Ont été entendus au cours de l'audience publique :
- le rapport de M. L'hôte, rapporteur ;
- les conclusions de M. Colera, rapporteur public ;
- et les observations de Me Alimi, représentant les communes requérantes.
Considérant ce qui suit :
1. Les communes de Stains, Saint-Denis, L'Île-Saint-Denis, Aubervilliers et
Ab demandent que l'Etat soit condamné à leur verser un euro symbolique
chacune en raison de sa carence dans le calcul de la dotation de solidarité
urbaine et de cohésion sociale et en raison des dépenses supplémentaires
qu'elles ont dû prendre en charge en matière de sécurité, d'éducation et de
justice, du fait du transfert illégal de compétences par l'Etat dans ces
matières. Elles demandent également qu'un expert soit désigné pour évaluer les
préjudices subis et qu'il soit enjoint à l'Etat de mettre fin à ces carences.
I. Sur le désistement d'instance de la commune de Bondy :
2. Par un mémoire enregistré le 13 octobre 2021, la commune de Bondy a
déclaré se désister de la présente requête. Ce désistement d'instance est pur
et simple et rien ne s'oppose à ce qu'il en soit donné acte.

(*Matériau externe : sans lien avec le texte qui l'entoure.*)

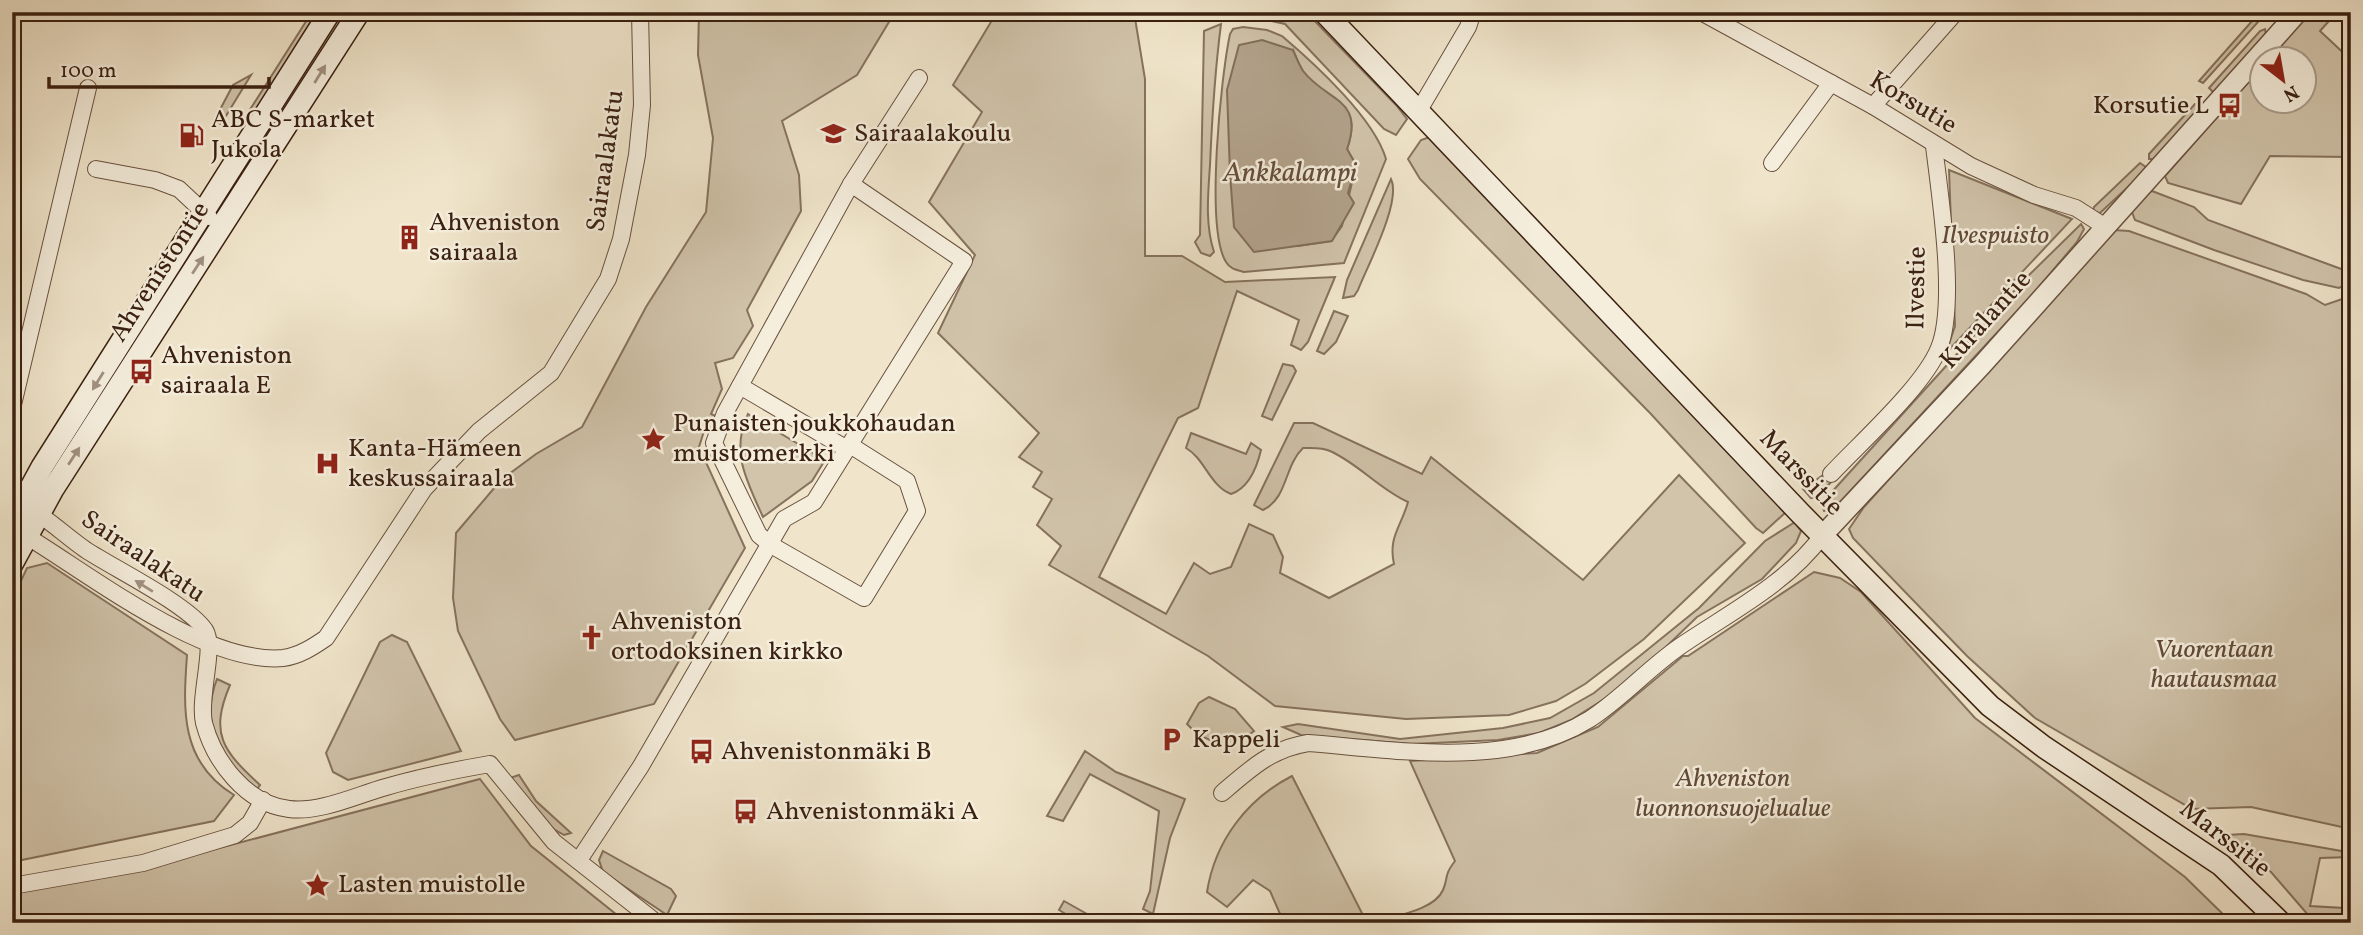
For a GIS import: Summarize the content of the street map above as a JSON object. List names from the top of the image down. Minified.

II. Sur l'exception d'incompétence :
3. Aux termes de l'
article R. 312-14 du code de justice administrative🏛 : «
Les actions en responsabilité fondées sur une cause autre que la
méconnaissance d'un contrat ou d'un quasi-contrat et dirigées contre l'Etat,
les autres personnes publiques ou les organismes privés gérant un service
public relèvent : /( )/3° Dans tous les autres cas, de la compétence du
tribunal administratif dans le ressort duquel se trouvait, au moment de
l'introduction de la demande, la résidence de l'auteur ou du premier des
auteurs de cette demande, s'il est une personne physique, ou son siège, s'il
est une personne morale. »
4. La présente requête étant une requête tendant à la condamnation de l'Etat
au versement de dommages-intérêts du fait de carences et les communes
requérantes ayant leur siège dans le département de la Seine-Saint-Denis, le
tribunal administratif de Montreuil est compétent pour statuer sur ce litige.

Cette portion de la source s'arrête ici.